Group isomorphism
A group isomorphism is a mathematical object from the algebra, which is especially seen in group theory. Similarly to other definitions of isomorphisms of group isomorphism is defined as a bijective homomorphism. A group isomorphism which maps a group to itself, is a Gruppenautomorphismus.
Applications can be found for example in the Gruppenisomorphismen Isomorphiesätzen.
Definition
Let and be two groups. A group homomorphism group isomorphism is called if an inverse mapping has, that is, if it with a group homomorphism and there.
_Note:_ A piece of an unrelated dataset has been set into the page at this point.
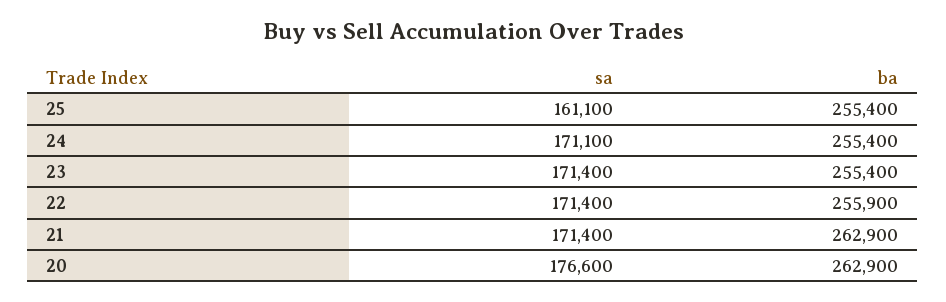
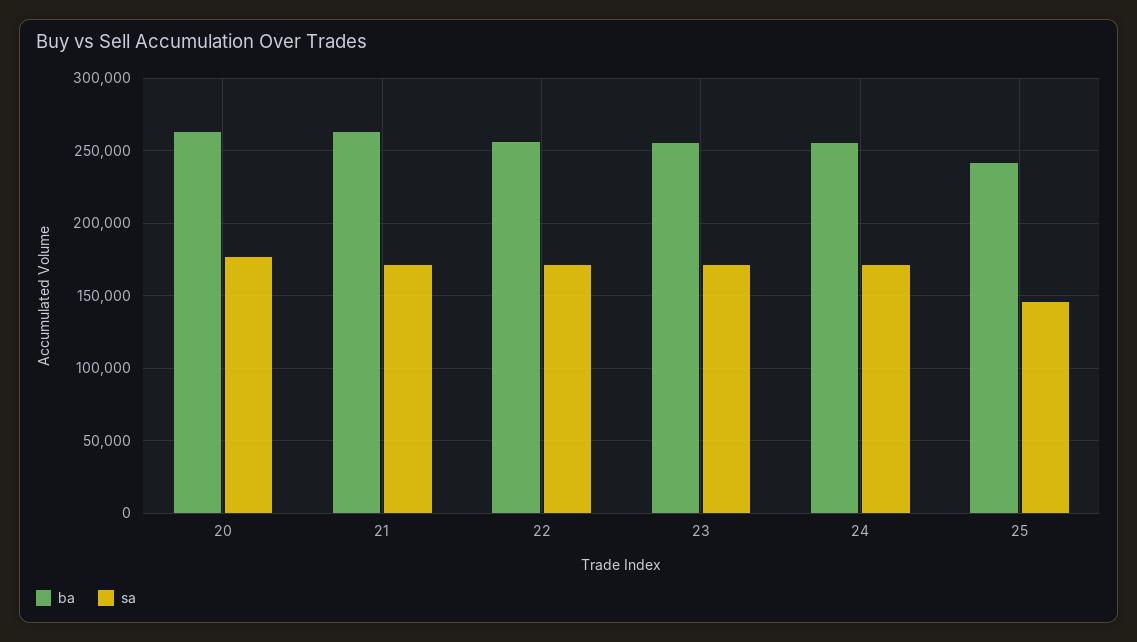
sa, 25: 161100 -> 145000
ba, 25: 255400 -> 240000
Equivalent to this is the requirement that the group homomorphism is bijective.
Makes the group isomorphism from to from are known as domain and image set equal, it is called the group isomorphism also Gruppenautomorphimus.
Properties
- As a group isomorphism is injective, its core consists only of the identity element:
- His image is the whole group, that is:
- For each group isomorphism exists a uniquely determined inverse function.
Isomorphism of groups
Groups, between which there exists such a group isomorphism is called isomorphic to each other: they differ only in the name of their elements and vote for almost all purposes the same.
It is easy to show that the isomorphism of groups is an equivalence relation.
Examples
- For each group G is the identity map, a Gruppenautomorphismus.
- The exponential function is a group isomorphism.
- The conjugation describes a Gruppenautomorphismus.